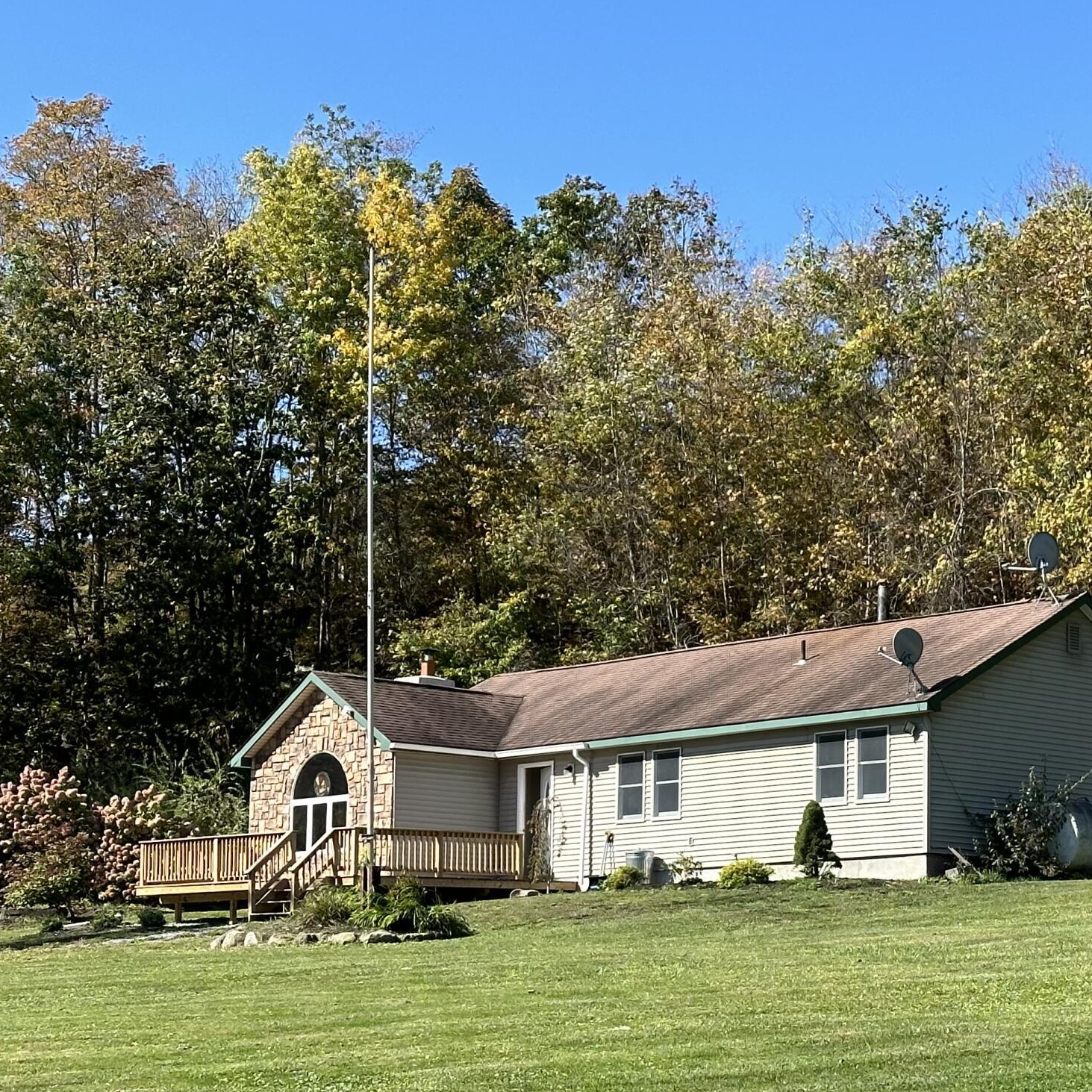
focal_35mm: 87
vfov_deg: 19.9
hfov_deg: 19.7
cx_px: 873
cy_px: 749
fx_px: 3105
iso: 64
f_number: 1.78
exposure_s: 1/2160
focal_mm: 6.86
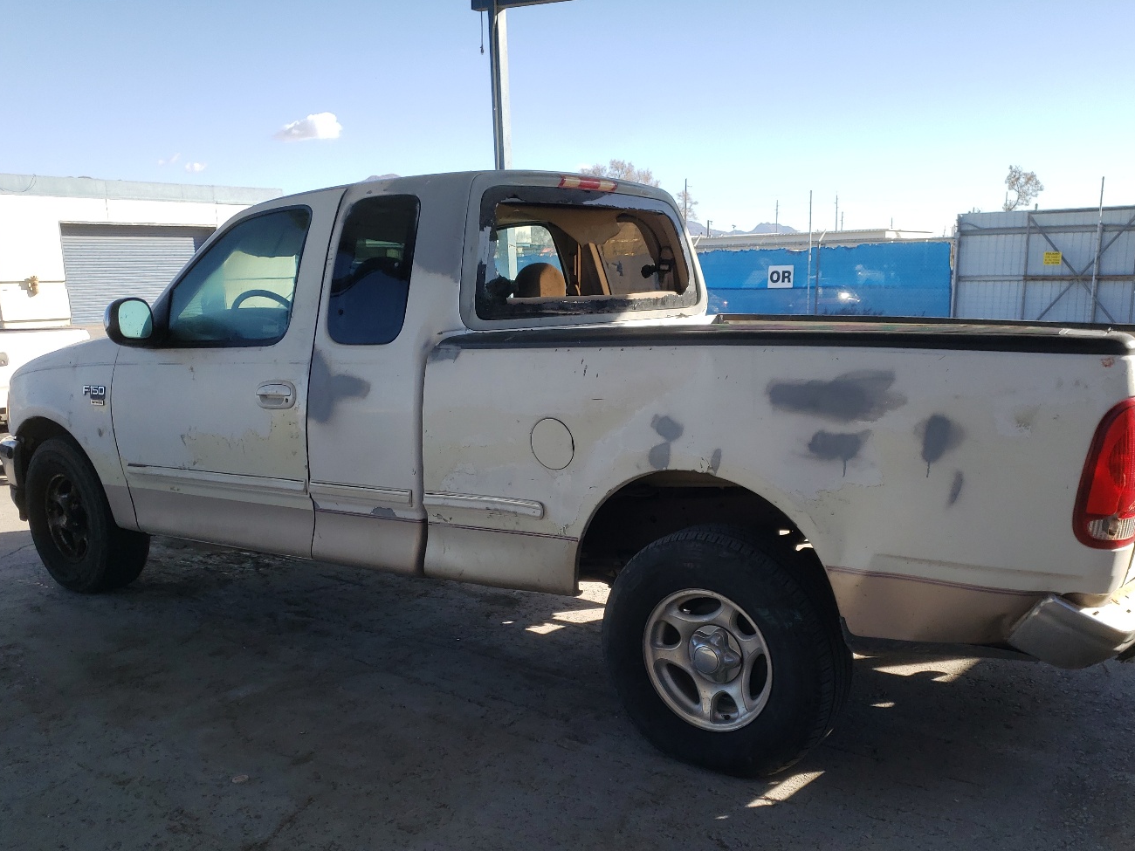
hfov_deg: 56.8
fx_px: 1049
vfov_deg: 43.9
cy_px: 523
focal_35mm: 32
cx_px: 603
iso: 50
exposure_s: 1/1429
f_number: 1.5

•••

Exercise instructions: Write out the material above once more, exactly as it reads, with no pictures.

Answer to this exercise:
focal_35mm: 87
vfov_deg: 19.9
hfov_deg: 19.7
cx_px: 873
cy_px: 749
fx_px: 3105
iso: 64
f_number: 1.78
exposure_s: 1/2160
focal_mm: 6.86
hfov_deg: 56.8
fx_px: 1049
vfov_deg: 43.9
cy_px: 523
focal_35mm: 32
cx_px: 603
iso: 50
exposure_s: 1/1429
f_number: 1.5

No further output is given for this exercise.